= Eugene Saenger =

Eugene Saenger (March 5, 1917 – September 30, 2007) was an American university professor and physician. A graduate of Harvard University, Saenger was an extremely controversial pioneer in radiation research and nuclear medicine, at the expense of human autonomy and dignity. He taught at the University of Cincinnati for more than thirty years.

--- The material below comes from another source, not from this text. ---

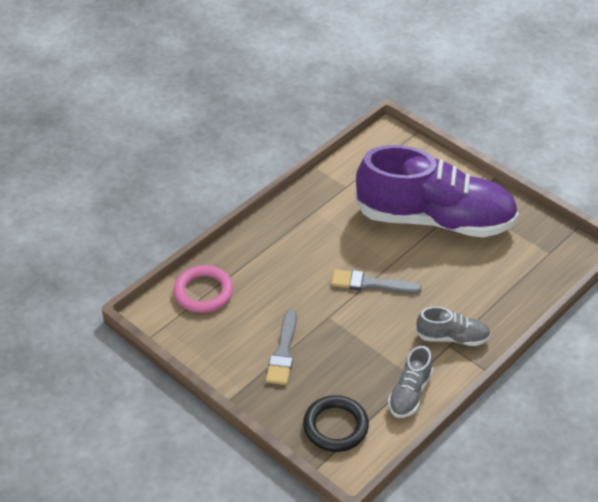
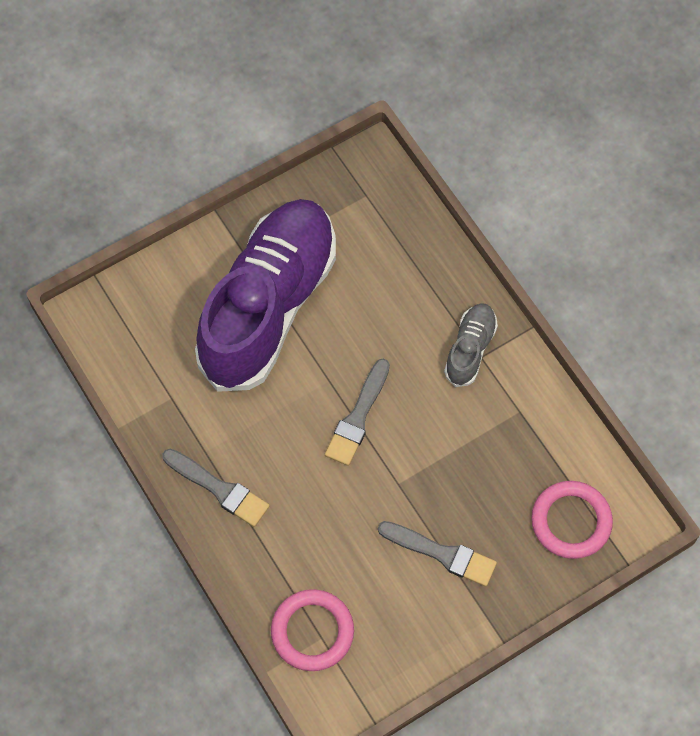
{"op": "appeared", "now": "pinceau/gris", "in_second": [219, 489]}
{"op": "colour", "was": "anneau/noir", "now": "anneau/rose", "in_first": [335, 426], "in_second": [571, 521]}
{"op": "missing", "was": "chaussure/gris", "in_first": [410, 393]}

==Cincinnati Radiation Experiments (1960-1971)==
From 1960 until 1971, Saenger, a radiologist at the University of Cincinnati, led an experiment exposing 88 cancer patients, mostly poor and 60% of whom were black, to whole body radiation, even though this sort of treatment had already been discredited by other researchers for the types of cancer these patients had. They were not told the Pentagon funded the study, however, according to The New York Times '...In the first five years, the researchers said, they obtained oral consent, and later various written consent forms.' They were told they would be getting an experimental treatment that might help them. Patients were exposed, in the period of one hour, to the equivalent of about 20,000 x-rays worth of radiation. This resulted in nausea, vomiting, severe stomach pain, loss of appetite, and mental confusion. Within the first month, 21 patients died. A report in 1972 indicated that some of the patients died of radiation poisoning, but some of the deaths might have been due simply to the late-stage cancer they already had when experimented on. Saenger received a gold medal for "career achievements" from the Radiological Society of North America. In 1994, the families of the patients sued Saenger, the University of Cincinnati, and the federal government. In 1999, the families won a $3.6 million settlement.